Na sentença, os juízes descrevem a evolução de Nuno Ricardo de consumidor para vendedor. O tribunal considerou que o arguido começou por adquirir droga para consumo próprio, passou depois a ceder a terceiros e acabou por vender. Esse percurso terá sido motivado não apenas por dinheiro, mas também pelo sentimento de pertença e reconhecimento social obtido junto de amigos e figuras mediáticas.

O percurso pessoal de Nuno Ricardo também foi referido no processo. Filho de um toxicodependente, viveu episódios de violência doméstica durante a juventude e, aos 17 anos, matou o pai durante um desses episódios, tendo cumprido um ano de prisão efetiva por homicídio.

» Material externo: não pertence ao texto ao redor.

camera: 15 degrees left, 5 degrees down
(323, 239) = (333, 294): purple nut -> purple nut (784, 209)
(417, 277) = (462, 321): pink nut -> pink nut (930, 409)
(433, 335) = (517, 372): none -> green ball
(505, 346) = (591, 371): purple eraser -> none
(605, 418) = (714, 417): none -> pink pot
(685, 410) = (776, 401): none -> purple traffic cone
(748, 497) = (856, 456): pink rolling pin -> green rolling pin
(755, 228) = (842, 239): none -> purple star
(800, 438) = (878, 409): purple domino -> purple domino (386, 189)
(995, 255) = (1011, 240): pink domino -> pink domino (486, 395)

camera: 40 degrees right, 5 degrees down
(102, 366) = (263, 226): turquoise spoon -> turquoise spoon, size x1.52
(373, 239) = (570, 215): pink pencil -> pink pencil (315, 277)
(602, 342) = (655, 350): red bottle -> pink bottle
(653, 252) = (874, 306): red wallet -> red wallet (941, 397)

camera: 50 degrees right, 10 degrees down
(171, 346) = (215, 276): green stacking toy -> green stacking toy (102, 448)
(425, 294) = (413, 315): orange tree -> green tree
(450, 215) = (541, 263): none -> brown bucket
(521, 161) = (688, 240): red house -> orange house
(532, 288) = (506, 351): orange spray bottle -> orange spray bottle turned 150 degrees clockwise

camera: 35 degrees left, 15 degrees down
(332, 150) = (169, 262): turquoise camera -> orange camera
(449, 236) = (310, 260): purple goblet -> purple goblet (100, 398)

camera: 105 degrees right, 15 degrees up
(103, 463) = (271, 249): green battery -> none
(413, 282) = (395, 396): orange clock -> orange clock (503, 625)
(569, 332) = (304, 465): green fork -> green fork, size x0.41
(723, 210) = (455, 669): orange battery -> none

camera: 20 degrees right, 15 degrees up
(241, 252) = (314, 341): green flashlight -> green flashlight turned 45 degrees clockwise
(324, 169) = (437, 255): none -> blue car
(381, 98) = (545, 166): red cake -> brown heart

Mais tarde, tentou reorganizar a vida, trabalhou em várias áreas, emigrou, voltou a Portugal e aproximou-se do desporto.

Depois da pandemia, deixou de trabalhar de forma regular, passou a viver de rendimentos e, em 2022, ao mudar de ginásio, integrou um novo grupo de amigos. Foi nesse contexto que regressou ao consumo de drogas psicadélicas e, progressivamente, passou à venda.

Três condenações no processo

O tribunal condenou Nuno Ricardo a cinco anos e meio de prisão efetiva. O principal arguido está em prisão preventiva no Estabelecimento Prisional de Lisboa desde 28 de novembro de 2024, dia em que foi detido.

Leonel Nhaga foi condenado a quatro anos e meio de prisão, com pena suspensa por cinco anos. Lucinda Santos, mãe de Nuno Ricardo, foi condenada a quatro anos e três meses de prisão, também com pena suspensa por cinco anos.

A companheira de Nuno Ricardo foi ilibada. Apesar da convicção do Ministério Público de que teria participado na organização do produto e na gestão financeira do negócio, o coletivo de juízes considerou que não existia prova suficiente para a condenar.

No acórdão, o tribunal sublinhou a existência de “prova segura, coerente e convergente” sobre uma atividade reiterada de venda de estupefacientes, com meios organizados, divisão de tarefas, posse de quantidades incompatíveis com consumo próprio e intenção lucrativa. O caso deixa exposta uma rede que, durante mais de um ano, funcionou entre contactos codificados, entregas discretas e uma lista de clientes onde o estatuto social e mediático ajudou a transformar um traficante num fornecedor de referência.